[Stored entries]
"""

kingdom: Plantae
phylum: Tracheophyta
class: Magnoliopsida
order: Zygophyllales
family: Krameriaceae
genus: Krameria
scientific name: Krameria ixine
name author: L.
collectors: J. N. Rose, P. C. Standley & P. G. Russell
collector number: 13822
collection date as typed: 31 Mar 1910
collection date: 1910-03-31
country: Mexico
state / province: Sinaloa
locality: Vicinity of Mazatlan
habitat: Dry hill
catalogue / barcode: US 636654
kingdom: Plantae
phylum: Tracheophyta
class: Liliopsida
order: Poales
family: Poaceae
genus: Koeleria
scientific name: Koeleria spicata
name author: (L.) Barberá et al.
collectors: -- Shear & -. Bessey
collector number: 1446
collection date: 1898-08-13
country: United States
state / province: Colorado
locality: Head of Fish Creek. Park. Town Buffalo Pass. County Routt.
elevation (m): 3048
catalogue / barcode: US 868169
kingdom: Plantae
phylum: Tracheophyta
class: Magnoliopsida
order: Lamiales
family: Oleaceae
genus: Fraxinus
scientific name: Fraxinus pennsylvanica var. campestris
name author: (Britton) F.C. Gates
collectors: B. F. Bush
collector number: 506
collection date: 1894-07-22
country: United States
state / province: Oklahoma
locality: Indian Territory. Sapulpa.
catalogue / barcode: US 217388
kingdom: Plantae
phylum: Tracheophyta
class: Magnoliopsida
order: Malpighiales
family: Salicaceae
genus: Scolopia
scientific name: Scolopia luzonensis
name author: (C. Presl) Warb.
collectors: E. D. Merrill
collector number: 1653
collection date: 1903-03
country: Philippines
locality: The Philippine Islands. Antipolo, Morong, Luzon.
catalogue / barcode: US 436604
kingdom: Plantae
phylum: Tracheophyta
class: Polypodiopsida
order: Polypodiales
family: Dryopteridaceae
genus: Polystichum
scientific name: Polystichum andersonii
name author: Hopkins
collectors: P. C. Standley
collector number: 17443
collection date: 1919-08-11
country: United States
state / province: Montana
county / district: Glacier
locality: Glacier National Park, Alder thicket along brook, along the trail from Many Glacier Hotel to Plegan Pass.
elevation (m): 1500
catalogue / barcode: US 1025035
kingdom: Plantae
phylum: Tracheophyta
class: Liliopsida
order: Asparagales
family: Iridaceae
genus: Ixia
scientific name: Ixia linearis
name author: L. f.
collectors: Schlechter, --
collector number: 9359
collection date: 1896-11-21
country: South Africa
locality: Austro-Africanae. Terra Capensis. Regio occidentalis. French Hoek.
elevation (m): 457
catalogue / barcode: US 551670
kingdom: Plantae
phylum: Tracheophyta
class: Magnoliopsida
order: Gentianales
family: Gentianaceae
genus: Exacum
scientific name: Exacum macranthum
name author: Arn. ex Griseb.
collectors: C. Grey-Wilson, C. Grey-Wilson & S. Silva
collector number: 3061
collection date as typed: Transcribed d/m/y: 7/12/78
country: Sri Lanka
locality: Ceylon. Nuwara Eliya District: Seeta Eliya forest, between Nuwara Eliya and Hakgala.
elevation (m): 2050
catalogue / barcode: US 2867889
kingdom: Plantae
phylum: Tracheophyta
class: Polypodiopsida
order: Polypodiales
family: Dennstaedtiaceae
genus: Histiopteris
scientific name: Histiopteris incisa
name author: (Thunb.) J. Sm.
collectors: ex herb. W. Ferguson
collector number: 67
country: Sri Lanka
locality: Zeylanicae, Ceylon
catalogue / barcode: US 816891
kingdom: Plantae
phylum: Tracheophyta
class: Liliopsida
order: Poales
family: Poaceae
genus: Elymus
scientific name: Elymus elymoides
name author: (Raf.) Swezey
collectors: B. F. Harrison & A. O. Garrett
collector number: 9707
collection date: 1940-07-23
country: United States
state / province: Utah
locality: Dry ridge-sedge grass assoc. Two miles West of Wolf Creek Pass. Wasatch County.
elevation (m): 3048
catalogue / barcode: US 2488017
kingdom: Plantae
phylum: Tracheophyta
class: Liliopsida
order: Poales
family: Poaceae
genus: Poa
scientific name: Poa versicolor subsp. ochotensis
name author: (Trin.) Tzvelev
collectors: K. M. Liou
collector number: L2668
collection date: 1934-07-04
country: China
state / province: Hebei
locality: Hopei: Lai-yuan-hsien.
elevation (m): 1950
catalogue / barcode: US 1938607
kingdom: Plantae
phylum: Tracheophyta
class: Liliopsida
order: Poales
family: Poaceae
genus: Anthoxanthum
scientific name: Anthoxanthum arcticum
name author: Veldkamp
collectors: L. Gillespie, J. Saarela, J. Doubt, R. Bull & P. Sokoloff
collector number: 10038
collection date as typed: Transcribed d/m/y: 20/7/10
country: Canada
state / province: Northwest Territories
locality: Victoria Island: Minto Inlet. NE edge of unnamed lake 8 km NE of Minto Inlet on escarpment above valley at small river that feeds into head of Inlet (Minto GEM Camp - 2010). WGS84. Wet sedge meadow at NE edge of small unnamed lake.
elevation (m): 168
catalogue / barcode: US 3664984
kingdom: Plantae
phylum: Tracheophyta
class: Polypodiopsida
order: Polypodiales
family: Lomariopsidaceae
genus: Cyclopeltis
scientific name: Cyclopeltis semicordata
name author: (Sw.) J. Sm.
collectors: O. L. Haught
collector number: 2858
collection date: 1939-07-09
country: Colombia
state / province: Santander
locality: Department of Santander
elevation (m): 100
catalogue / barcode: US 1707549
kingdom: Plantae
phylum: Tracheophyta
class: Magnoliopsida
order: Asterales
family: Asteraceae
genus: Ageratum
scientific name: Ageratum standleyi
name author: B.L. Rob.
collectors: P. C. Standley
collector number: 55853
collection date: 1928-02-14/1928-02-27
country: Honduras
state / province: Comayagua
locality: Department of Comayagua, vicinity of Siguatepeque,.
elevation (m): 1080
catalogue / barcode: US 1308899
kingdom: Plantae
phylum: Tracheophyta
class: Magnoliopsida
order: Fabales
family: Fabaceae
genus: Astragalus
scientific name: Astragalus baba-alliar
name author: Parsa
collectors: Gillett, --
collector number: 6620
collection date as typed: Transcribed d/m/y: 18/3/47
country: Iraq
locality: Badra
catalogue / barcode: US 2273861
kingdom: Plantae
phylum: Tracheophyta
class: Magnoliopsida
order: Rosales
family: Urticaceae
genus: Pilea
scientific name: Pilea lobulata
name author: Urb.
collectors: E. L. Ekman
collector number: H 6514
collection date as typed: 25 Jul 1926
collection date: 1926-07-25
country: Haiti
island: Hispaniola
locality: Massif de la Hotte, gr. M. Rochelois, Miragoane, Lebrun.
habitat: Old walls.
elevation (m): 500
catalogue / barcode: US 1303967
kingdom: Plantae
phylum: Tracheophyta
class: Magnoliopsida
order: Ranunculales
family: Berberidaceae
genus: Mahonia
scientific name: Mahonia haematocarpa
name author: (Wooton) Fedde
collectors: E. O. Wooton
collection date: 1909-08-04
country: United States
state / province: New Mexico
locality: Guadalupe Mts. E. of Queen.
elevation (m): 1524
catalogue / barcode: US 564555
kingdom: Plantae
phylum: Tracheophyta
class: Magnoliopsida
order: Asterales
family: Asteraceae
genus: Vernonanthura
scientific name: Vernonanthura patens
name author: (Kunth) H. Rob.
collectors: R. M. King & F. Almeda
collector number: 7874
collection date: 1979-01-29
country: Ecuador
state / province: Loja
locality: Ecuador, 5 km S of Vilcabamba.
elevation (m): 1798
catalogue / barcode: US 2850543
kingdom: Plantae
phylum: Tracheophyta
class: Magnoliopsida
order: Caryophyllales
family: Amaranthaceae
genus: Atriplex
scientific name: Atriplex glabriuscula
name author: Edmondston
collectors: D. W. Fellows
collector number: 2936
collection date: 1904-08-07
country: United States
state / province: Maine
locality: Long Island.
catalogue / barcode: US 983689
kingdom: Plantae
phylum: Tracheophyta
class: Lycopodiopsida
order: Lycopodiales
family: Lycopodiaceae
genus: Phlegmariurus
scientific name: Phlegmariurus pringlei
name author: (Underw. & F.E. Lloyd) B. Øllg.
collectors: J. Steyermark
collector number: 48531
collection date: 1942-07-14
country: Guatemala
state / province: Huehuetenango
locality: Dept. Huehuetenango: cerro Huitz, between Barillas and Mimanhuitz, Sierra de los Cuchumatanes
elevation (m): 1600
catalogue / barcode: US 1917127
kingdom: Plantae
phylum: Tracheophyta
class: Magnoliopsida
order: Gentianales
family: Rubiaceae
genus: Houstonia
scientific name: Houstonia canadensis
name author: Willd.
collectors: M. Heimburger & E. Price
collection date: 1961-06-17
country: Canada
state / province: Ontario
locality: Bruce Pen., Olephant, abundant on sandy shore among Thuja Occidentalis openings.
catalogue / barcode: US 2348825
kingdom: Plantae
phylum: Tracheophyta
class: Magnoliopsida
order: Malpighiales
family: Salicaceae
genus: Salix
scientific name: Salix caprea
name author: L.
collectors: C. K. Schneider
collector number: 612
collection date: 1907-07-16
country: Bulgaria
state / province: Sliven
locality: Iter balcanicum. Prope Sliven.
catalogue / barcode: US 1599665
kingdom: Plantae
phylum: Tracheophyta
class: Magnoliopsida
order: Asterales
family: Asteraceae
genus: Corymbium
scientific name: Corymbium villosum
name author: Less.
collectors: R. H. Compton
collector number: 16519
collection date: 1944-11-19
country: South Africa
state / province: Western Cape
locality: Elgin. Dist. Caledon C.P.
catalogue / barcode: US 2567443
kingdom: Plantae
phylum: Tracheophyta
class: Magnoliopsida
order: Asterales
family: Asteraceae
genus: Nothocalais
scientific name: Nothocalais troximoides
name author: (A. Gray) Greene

"""

What is required
Copy word for word the lines of the data from the line with "genus: Scolopia" to the line with "county / district: Glacier", including both of those lines.

The response
genus: Scolopia
scientific name: Scolopia luzonensis
name author: (C. Presl) Warb.
collectors: E. D. Merrill
collector number: 1653
collection date: 1903-03
country: Philippines
locality: The Philippine Islands. Antipolo, Morong, Luzon.
catalogue / barcode: US 436604
kingdom: Plantae
phylum: Tracheophyta
class: Polypodiopsida
order: Polypodiales
family: Dryopteridaceae
genus: Polystichum
scientific name: Polystichum andersonii
name author: Hopkins
collectors: P. C. Standley
collector number: 17443
collection date: 1919-08-11
country: United States
state / province: Montana
county / district: Glacier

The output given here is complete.